Às 18 horas a situação era crítica no Jardim Sofia. O bairro, isolado pelo rio do Braço, foi um dos primeiros a alagar. “Quando eu acordei, às 9 horas, as ruas já estavam cheias”, conta a moradora Rizete Marques. Ela diz que há casas em pontos mais baixos que já estavam com água pela janela naquele momento. Às 17 horas, em novo contato, ela afirmou que a água já estava dentro da casa, cerca de trinta centímetros. O principal acesso ao bairro é pela avenida Santos Dumont. Porém, cerca de cem metros para frente da rotatória de acesso à Univille, já estava tudo alagado. A água estava a uns 40 cm de altura e caminhões e caminhonetes atravessavam. Os carros que se arriscavam paravam no meio e tinham que ser empurrados. Apesar disso, alguns automóveis conseguiram passar. O ônibus da linha Canto do Rio entrou embalado na água e foi embora. Um jovem que vinha do bairro incentivava quem estava em dúvida: “Vai na fé que passa”. Cristão, o jovem seguiu em frente, rumo à sua igreja, que ele disse ficar no bairro Guanabara. Para entrar no Jardim Sofia é necessário passar sobre uma das pontes sobre o rio do Braço. Bombeiros e polícia desconfiam que um homem foi arrastado pela correnteza ao tentar atravessar na principal delas.

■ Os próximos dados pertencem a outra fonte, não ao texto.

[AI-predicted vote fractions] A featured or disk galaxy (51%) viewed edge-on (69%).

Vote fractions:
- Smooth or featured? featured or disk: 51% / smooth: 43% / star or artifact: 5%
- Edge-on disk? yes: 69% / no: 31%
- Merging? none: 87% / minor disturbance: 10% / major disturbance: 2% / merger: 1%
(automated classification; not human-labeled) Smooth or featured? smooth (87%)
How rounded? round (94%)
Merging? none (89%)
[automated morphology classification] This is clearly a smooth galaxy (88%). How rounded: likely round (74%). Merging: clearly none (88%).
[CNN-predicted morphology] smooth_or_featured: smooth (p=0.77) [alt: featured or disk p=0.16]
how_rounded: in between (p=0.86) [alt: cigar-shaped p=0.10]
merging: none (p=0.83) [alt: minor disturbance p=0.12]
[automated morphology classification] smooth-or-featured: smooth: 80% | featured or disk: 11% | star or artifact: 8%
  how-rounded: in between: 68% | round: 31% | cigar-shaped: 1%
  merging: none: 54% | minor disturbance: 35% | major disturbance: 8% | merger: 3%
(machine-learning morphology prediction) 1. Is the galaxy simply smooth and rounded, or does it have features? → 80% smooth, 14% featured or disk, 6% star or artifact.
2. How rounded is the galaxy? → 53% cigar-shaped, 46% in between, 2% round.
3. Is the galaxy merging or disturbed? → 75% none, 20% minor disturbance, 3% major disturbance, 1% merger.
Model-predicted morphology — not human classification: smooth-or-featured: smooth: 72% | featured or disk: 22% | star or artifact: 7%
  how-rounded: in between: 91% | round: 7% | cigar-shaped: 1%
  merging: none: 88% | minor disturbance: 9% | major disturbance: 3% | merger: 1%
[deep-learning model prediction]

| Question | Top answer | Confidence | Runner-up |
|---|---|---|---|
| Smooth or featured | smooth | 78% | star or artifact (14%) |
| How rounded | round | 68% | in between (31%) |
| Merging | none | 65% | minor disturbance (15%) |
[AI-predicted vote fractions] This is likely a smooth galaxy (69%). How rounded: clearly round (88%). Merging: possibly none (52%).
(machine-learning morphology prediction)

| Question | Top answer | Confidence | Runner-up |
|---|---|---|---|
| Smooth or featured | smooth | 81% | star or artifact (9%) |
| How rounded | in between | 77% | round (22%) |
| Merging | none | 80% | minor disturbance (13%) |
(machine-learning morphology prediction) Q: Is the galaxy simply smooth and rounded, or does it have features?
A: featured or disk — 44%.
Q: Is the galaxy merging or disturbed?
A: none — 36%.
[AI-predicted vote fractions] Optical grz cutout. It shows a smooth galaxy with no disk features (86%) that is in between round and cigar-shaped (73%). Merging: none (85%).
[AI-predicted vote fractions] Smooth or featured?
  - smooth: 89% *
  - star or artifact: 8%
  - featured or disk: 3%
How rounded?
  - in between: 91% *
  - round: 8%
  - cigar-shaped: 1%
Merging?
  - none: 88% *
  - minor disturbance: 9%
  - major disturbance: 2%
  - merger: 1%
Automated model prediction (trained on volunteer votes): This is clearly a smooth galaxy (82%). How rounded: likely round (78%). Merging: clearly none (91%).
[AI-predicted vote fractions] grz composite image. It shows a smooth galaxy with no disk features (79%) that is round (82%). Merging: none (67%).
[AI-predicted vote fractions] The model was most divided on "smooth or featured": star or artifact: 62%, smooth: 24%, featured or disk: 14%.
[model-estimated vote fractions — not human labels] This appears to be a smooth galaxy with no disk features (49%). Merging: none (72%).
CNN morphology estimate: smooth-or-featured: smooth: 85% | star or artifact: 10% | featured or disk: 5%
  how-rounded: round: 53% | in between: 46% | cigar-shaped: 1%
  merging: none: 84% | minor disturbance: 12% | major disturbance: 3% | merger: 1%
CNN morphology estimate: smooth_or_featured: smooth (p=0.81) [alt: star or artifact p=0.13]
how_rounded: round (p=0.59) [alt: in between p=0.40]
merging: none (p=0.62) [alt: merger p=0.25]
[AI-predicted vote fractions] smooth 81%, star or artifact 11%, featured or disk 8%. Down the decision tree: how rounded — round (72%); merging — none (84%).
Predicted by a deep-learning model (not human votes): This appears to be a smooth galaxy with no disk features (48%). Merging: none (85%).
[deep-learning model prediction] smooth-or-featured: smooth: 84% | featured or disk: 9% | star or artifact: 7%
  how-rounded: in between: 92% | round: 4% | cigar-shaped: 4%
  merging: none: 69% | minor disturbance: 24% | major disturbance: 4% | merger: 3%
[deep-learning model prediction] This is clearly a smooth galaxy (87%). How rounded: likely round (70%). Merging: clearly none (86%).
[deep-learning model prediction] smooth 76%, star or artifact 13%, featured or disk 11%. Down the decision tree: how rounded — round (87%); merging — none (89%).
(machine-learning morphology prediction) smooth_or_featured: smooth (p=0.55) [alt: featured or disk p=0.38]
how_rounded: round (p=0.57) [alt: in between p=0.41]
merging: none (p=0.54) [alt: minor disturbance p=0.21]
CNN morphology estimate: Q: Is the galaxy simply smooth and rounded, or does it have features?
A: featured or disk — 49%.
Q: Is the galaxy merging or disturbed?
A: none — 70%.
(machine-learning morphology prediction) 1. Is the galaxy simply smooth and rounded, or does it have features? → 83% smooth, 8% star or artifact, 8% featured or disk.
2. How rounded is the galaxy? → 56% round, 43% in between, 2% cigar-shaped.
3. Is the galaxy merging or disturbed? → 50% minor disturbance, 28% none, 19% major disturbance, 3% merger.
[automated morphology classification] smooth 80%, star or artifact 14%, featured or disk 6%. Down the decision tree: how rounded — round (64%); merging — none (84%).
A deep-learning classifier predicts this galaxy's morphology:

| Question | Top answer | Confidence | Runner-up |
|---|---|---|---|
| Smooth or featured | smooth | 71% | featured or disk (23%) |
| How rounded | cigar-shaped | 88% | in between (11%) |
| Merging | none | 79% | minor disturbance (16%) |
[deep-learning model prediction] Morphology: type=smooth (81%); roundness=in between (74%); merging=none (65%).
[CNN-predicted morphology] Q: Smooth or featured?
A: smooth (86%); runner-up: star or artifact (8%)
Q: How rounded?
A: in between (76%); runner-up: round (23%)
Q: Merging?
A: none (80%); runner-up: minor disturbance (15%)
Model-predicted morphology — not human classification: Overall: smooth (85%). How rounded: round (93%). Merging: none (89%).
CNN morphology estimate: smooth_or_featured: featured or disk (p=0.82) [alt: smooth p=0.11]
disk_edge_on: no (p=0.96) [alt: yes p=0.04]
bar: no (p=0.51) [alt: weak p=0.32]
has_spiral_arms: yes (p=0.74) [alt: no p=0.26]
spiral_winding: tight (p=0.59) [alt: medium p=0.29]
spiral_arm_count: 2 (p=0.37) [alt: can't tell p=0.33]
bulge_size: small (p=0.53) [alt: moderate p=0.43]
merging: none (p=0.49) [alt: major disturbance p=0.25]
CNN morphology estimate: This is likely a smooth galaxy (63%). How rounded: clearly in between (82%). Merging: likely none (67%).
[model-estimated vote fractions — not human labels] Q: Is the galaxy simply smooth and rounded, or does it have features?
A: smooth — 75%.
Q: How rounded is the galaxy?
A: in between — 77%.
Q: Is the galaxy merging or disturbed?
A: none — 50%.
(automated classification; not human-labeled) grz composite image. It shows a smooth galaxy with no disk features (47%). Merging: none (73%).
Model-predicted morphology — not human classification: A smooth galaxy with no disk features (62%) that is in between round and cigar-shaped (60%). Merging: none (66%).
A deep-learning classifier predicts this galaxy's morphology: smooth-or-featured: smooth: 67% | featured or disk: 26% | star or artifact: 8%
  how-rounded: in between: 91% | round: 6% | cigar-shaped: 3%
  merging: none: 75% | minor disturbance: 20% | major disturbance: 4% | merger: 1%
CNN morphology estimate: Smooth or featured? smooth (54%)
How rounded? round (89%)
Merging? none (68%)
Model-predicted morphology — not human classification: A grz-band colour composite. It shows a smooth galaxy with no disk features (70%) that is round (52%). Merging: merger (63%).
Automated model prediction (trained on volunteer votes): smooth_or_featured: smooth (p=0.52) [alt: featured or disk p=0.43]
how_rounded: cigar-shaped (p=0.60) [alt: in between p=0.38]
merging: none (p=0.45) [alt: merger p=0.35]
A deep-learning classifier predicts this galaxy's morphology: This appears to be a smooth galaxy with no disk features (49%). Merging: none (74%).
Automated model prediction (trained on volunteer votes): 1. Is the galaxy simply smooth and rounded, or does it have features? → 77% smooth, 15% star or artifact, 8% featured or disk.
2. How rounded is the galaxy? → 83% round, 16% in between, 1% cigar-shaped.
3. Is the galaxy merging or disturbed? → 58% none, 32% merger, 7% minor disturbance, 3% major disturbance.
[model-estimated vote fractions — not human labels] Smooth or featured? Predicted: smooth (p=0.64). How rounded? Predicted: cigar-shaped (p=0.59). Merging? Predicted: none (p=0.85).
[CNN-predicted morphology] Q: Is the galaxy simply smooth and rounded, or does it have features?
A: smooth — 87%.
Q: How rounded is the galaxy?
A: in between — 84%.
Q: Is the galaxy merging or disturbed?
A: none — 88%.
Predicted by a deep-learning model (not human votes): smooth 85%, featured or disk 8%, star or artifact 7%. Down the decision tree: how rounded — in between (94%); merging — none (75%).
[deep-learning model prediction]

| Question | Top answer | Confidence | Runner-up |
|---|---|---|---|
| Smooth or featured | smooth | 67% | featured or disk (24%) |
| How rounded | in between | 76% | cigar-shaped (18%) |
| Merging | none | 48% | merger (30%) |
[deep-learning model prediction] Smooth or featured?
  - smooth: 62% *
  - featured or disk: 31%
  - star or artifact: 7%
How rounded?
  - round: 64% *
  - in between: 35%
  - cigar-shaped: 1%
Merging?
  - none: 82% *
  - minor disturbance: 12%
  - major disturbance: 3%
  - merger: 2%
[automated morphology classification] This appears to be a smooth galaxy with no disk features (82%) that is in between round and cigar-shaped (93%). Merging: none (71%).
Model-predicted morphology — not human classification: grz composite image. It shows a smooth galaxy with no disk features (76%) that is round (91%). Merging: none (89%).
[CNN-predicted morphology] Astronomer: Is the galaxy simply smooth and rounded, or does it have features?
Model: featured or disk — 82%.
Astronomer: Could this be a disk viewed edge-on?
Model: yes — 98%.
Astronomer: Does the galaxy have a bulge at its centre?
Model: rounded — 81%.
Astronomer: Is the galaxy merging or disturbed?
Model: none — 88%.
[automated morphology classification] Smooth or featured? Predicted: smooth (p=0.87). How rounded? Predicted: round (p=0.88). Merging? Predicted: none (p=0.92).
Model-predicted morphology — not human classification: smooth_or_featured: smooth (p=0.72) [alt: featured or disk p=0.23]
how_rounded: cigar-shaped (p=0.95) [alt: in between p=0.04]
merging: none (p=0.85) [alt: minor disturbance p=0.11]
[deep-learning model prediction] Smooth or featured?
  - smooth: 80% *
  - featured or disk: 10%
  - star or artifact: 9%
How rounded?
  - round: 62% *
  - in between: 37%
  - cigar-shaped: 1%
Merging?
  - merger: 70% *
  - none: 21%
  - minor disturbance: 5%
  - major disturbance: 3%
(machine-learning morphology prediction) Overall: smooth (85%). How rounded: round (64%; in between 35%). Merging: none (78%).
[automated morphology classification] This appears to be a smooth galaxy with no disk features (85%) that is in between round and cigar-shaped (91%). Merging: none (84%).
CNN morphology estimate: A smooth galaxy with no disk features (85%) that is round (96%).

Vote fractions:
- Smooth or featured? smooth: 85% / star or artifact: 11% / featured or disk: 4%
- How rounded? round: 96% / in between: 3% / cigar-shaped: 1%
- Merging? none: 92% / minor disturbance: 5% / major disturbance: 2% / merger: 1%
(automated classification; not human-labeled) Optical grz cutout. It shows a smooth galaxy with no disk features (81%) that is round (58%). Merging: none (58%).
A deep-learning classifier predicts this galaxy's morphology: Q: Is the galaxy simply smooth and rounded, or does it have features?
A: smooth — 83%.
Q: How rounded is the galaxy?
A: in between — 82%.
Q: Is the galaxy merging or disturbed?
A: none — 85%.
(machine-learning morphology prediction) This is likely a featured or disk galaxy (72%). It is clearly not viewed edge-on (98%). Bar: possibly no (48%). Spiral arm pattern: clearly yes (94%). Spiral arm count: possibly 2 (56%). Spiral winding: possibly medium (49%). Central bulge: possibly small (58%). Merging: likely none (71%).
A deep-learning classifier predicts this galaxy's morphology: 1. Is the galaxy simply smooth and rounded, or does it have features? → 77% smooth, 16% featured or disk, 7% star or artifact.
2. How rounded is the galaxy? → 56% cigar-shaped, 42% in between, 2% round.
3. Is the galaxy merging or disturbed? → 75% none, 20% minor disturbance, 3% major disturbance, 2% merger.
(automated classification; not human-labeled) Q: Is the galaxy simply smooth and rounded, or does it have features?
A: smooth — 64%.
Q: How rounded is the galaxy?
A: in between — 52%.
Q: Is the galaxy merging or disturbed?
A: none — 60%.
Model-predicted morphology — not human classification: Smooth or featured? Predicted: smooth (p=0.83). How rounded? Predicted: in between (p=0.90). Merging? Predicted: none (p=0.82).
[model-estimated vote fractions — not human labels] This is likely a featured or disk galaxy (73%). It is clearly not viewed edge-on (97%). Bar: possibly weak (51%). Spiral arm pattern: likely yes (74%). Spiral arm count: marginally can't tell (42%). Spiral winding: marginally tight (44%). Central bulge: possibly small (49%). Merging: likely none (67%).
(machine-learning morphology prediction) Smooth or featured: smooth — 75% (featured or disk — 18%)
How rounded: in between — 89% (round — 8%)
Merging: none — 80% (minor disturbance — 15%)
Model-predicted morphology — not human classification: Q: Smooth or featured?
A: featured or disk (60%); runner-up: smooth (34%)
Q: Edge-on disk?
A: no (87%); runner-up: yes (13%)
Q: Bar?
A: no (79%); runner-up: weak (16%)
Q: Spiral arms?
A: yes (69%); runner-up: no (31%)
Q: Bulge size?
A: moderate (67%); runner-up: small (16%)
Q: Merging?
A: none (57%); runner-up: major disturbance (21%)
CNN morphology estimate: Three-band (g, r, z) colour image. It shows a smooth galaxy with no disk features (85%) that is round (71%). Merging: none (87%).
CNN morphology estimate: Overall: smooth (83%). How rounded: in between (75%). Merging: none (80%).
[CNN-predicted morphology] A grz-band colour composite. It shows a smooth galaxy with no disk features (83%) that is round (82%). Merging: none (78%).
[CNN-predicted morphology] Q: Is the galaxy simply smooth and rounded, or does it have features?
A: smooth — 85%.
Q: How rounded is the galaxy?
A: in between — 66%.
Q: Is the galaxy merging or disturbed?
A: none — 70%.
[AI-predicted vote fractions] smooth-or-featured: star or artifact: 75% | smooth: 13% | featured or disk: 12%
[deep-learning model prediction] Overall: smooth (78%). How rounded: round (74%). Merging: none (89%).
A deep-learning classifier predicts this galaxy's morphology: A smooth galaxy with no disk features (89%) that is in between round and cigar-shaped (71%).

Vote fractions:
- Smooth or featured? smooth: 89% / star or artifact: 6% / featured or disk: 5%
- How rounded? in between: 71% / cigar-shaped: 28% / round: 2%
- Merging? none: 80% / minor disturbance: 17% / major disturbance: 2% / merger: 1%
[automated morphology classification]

Outro ponto crítico é o bairro Vila Nova. As comportas da adutora foram abertas para não estourar. A água chegou a um metro de altura nas casas. “As pessoas não tiveram tempo para levantar as coisas, pois encheu muito rápido”, conta a estudante Rafaela Mazzaro, cujo tio foi ajudar um amigo que mora na região afetada.
Às 11h40, um policial militar foi enviado à avenida Beira-rio, na altura da Padre Anchieta, para aconselhar os motoristas a não prosseguir para o Centro. “Quem quiser ir, pode ir, mas vai voltar, e tem chance de estragar o carro”, afirmou o policial. Ele contou também que houve deslizamentos de terra na cidade, mas não soube indicar onde. Cem metros para frente daquele ponto, a água batia na altura da ponte. Mais cem metros e chegava-se à esquina com rua Itaiópolis, que naquele trecho estava inundada pelo rio. Um Corsa preto voltava na contramão. O motivo: a esquina entre as ruas Beira-Rio e a Max Colin era o ponto final para quem vinha da zona norte e queria chegar ao Centro.
O rio invadia a pista naquele ponto. A maré, que subiu próximo das 11 horas, estava no ápice. O repórter João Venturi, da RBS TV, preparava-se para entrar ao vivo no Jornal do Almoço. Ele mostrou que num carro havia uma mulher prestes a dar à luz. Assim que terminou a entrevista, a ambulância da Polícia Militar chegou. O destino era a Maternidade Darcy Vargas. “Não há como passar por aqui. Temos que descobrir um caminho. Vamos voltar aqui pela frente da Câmara, passar na frente do Big e atravessar pro outro lado ali no Centreventos pra chegar na Blumenau”, explicou o motorista.
Do outro lado do Centro, a avenida Getúlio Vargas não sofria com a cheia, pois naquele trecho o rio é mais distante. Já a rua Rio Grande do Sul, que é paralela à avenida e mais baixa, estava inundada também. Ela desemboca na rua Anita Garibaldi, que tinha trechos embaixo da água. “Tem carro embaixo da água em alguns lugares”, contou a universitária Emanuelle Alves.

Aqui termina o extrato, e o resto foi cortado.